Tag: expenses
Rubio’s Release Of Credit Card Information Raises More Questions, Paper Reports

Rubio’s Release Of Credit Card Information Raises More Questions, Paper Reports

By Patricia Mazzei and Alex Leary, Miami Herald (TNS)

MIAMI — For five years, Marco Rubio has tried to put behind him the controversy of his spending on a Republican Party of Florida credit card, taking the unusual step over the weekend of making public nearly two years of American Express statements to show how he spent the party’s money.

In some ways, however, the statements, which he previously refused to make public, raise more questions about how Rubio used the card, rather than laying them to rest.

Some big-ticket expenses he rang up on the card — $1,625 at the St. Regis Hotel in New York, $527 for food and drinks at Disney, $953 for a meal at Silver Slipper, the Tallahassee steakhouse — are the kind of eye-catching charges expected for someone doing party business.

But a slew of small charges at gas stations and for cheap meals — at a time when Rubio was struggling with his personal finances — suggest Rubio made the most of the ample leeway and little oversight party leaders gave employees and lawmakers to spend the party’s cash.

The Florida GOP issued corporate cards, intended for business use, during flush years a decade ago. A spending scandal threw the party into crisis five years later, around 2010, when some of the AmEx statements — including Rubio’s from 2007-08 — were made public. Rubio’s presidential campaign released the remaining two years of statements from 2005-06 on Saturday to show Rubio had repaid the party when he misused the card for personal charges.

An analysis by the Herald/Times of the new statements, however, found Rubio spent freely on the sort of items that are difficult to prove — or disprove — as party business expenses.

Rubio, then a fast-rising state lawmaker, spent $3,962 in 83 visits over 22 months to gas stations in Miami-Dade County alone, with some charges for $30 or $40 coming as little as a day or two apart. He spent nearly $1,200 on local meals costing $30 or less each, including 13 charges of $10 or less, mostly at La Carreta Cuban restaurant. Twice he used the AmEx card for flowers, and one time each at CVS, Target, Walgreens and Publix.

“Most (campaign) travel arrangements don’t pay for food when you’re in your hometown,” said Larry Noble, senior counsel at the Campaign Legal Center, a watchdog group in Washington. “If it’s one mistake, that’s understandable. You’re not supposed to be constantly making mistakes.”

Rubio’s campaign had not responded to questions about the transactions as of Tuesday evening. But Rubio has repeatedly said he regrets the personal items he did put on the card. “In hindsight, I wish that none of them had ever been charged,” he wrote in his 2012 memoir, “An American Son.”

The campaign has said that, over the four-year life of the card, Rubio charged about $22,000 in personal items out of about $182,000 — 73 items in all that he repaid. But the campaign hasn’t detailed all the charges, and in disclosing eight Rubio repaid from 2005-06, the campaign also missed others, such as $715.28 for “apparel accessories” at the old Syms department store in New York and $43.07 at Tio Liquor store in Miami.

**Dataset rows:**
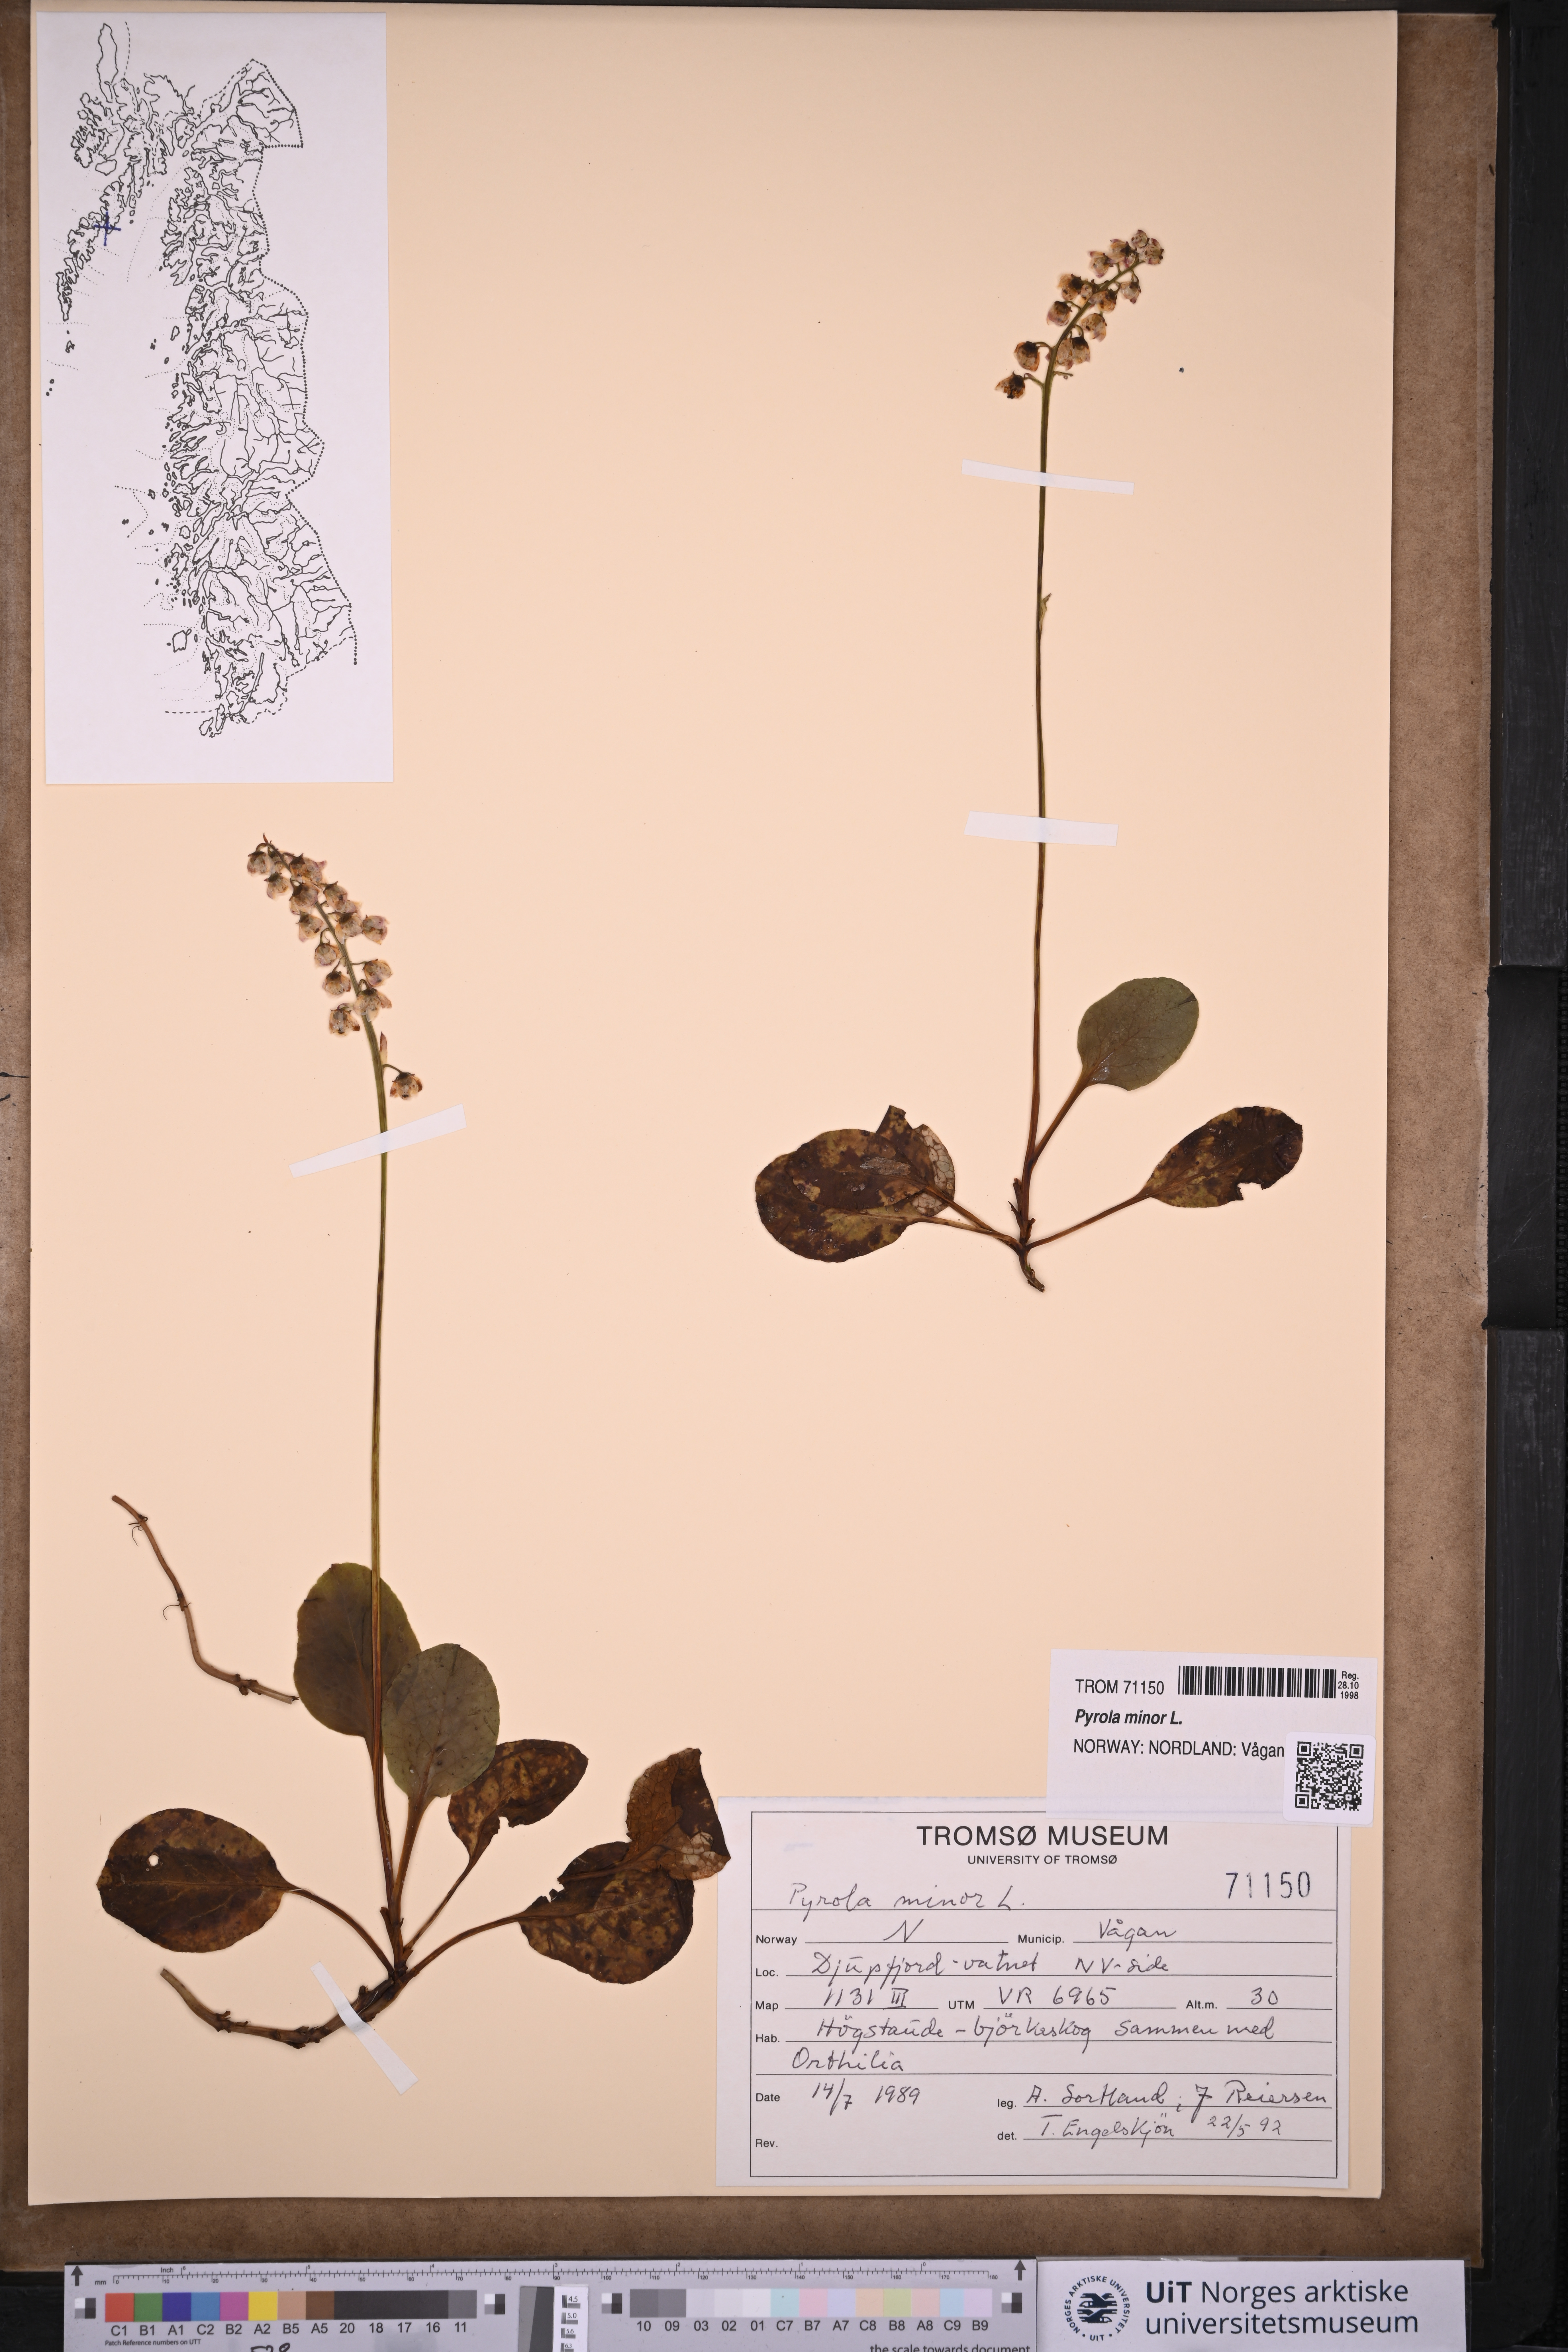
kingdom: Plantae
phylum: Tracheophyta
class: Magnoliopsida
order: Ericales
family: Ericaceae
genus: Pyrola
* * *
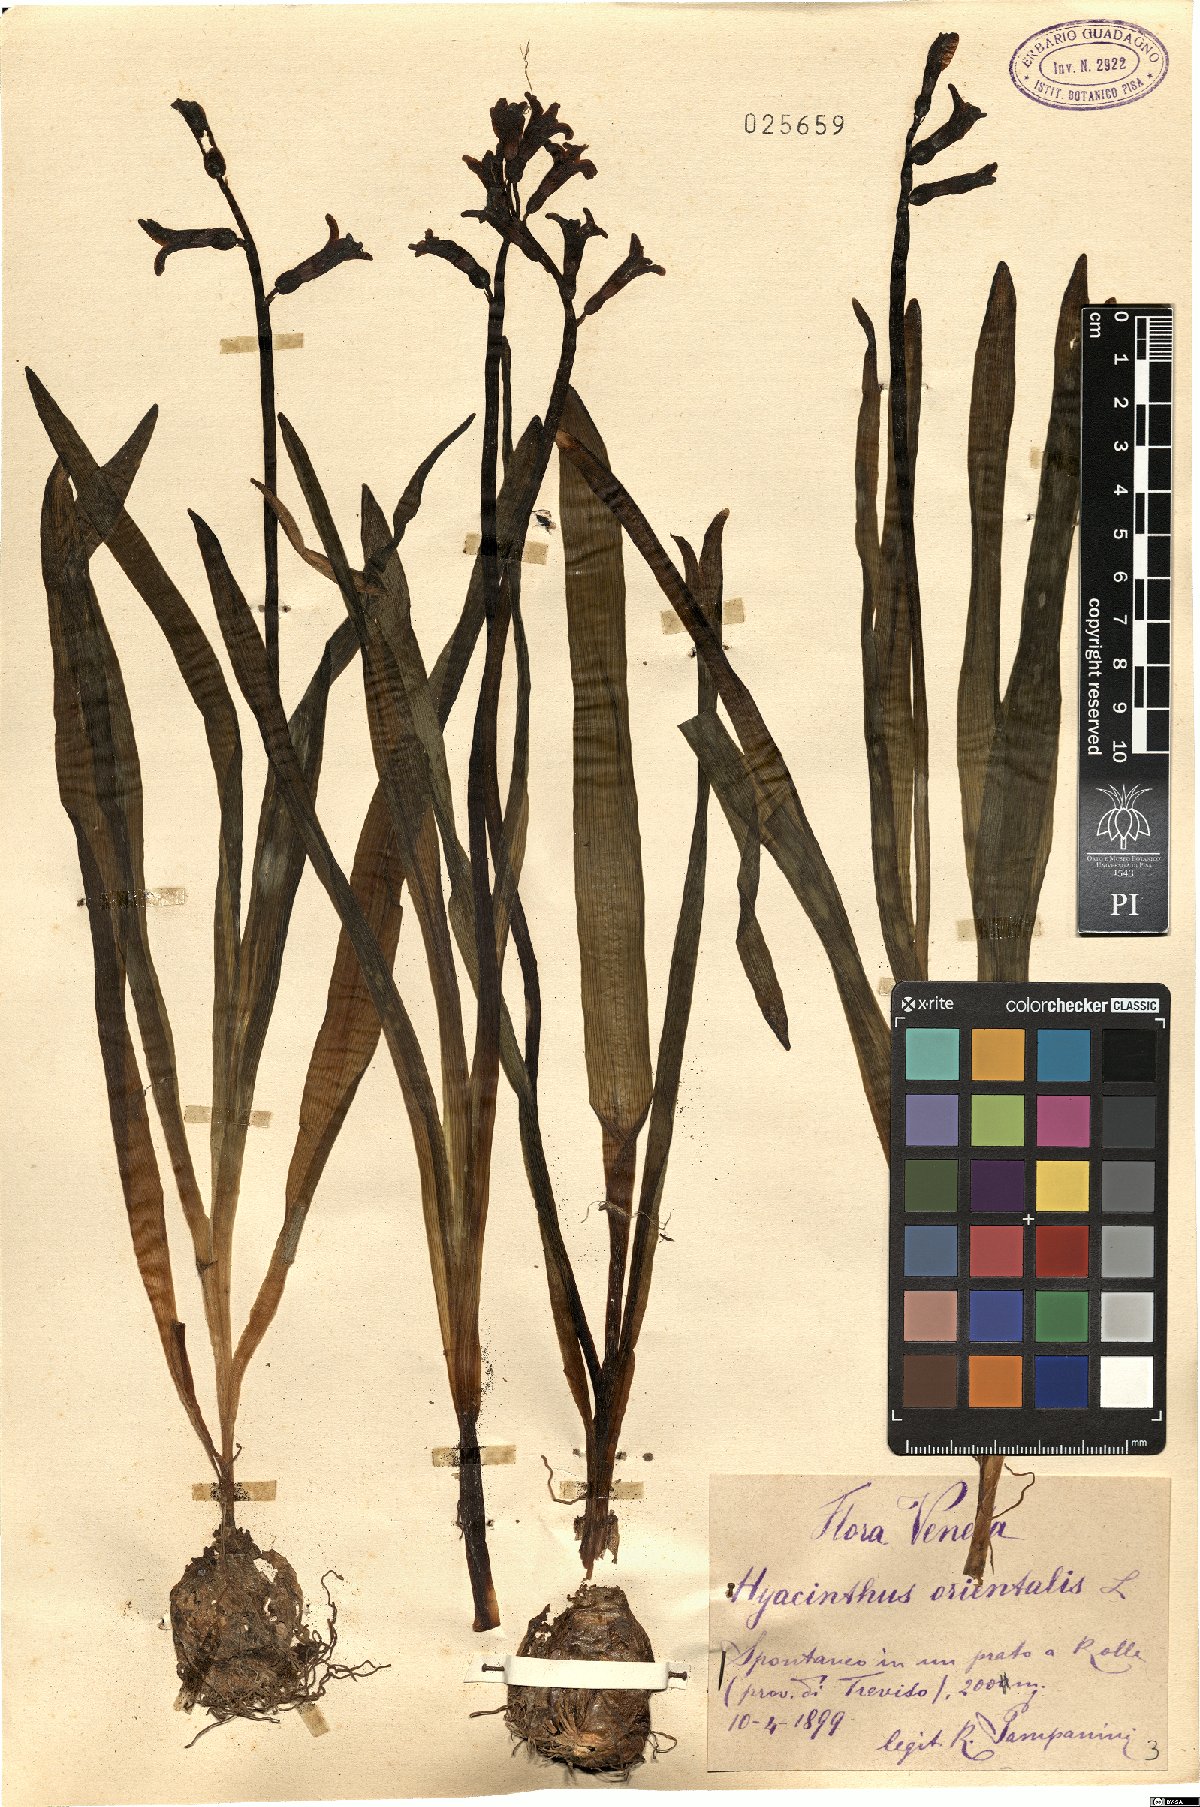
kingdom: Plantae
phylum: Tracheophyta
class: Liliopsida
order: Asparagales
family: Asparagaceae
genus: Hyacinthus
==
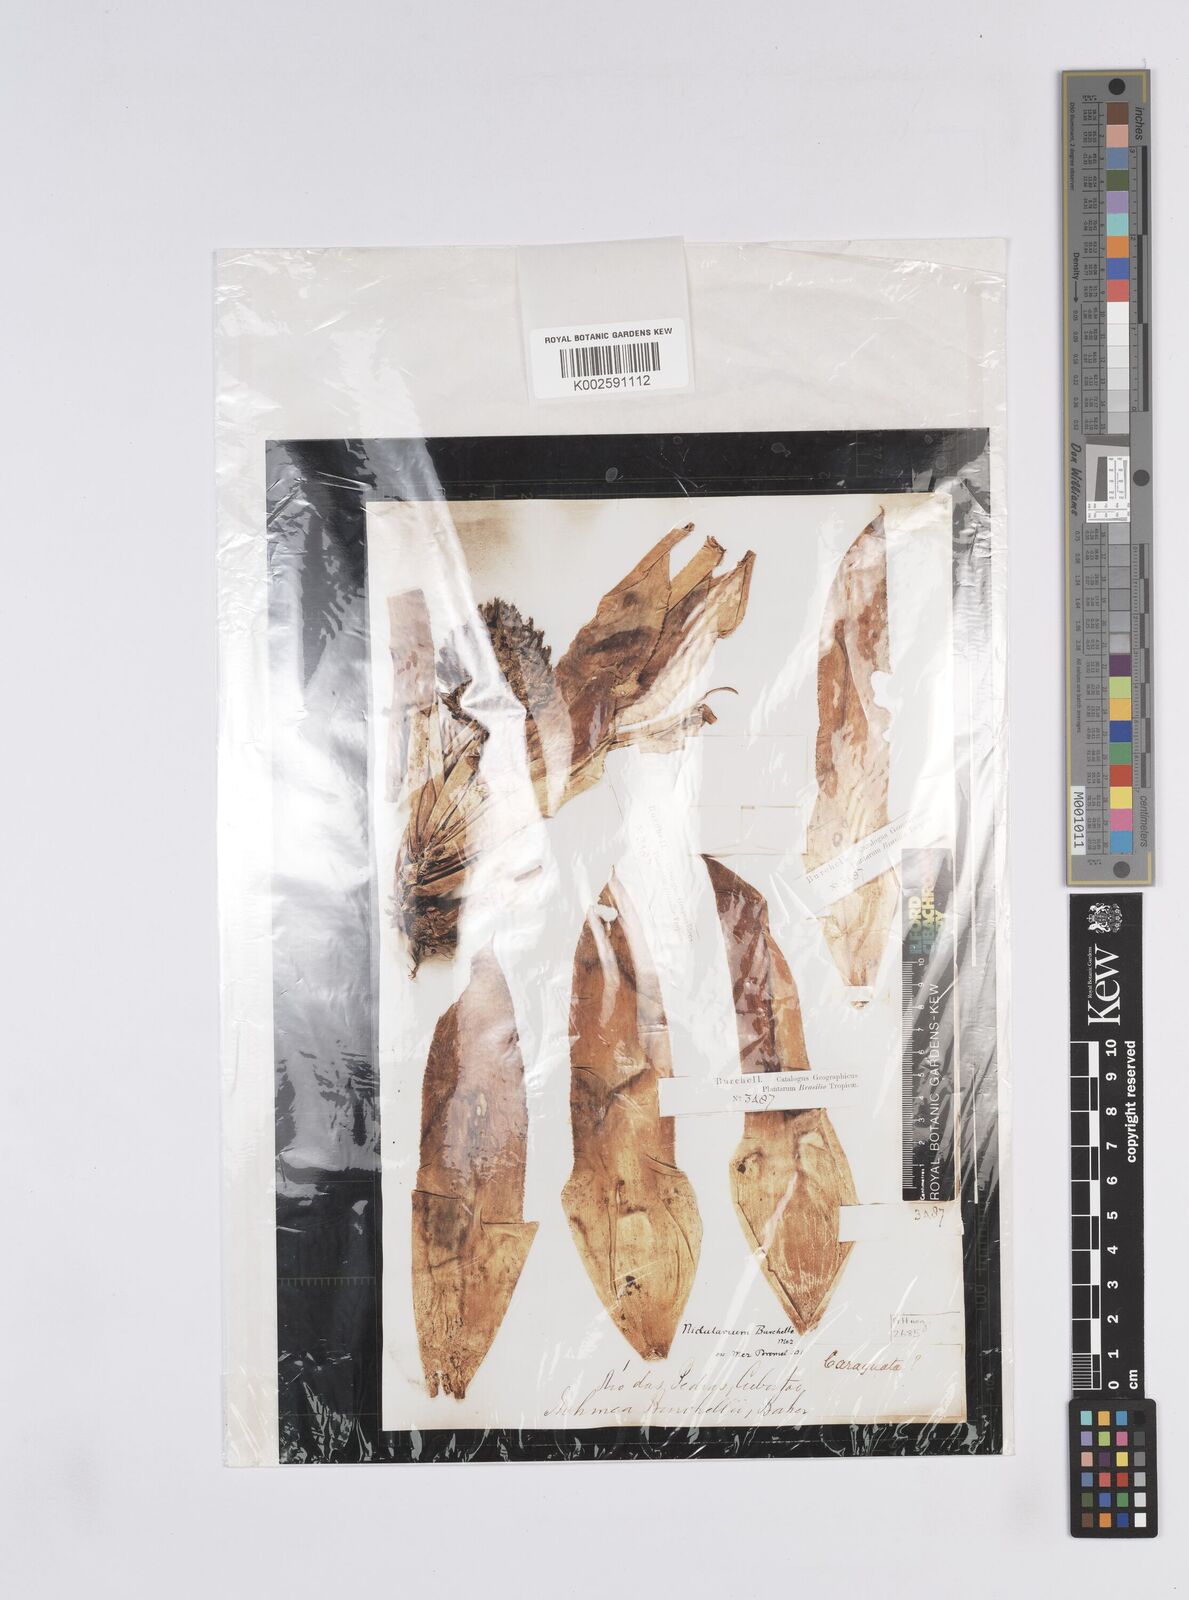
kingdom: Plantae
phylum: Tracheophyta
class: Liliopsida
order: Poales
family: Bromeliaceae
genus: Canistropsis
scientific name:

**WHAT TO WORK ON:**
**A)** In the Rubio credit card article, how much did Rubio spend at gas stations in Miami-Dade County, and over how many visits?
**B)** Name every store where, according to the Rubio credit card article, Rubio used the AmEx card one time each.
**C)** Render this sentence from the Rubio credit card article in Spanish: "The Florida GOP issued corporate cards, intended for business use, during flush years a decade ago."
The data above is separate from the Rubio credit card article.

**COMPLETED EXERCISE:**
**A)** He spent $3,962 in 83 visits over 22 months.

**B)** CVS, Target, Walgreens, Publix

**C)** El Partido Republicano de Florida emitió tarjetas corporativas, destinadas al uso comercial, durante los años de bonanza hace una década.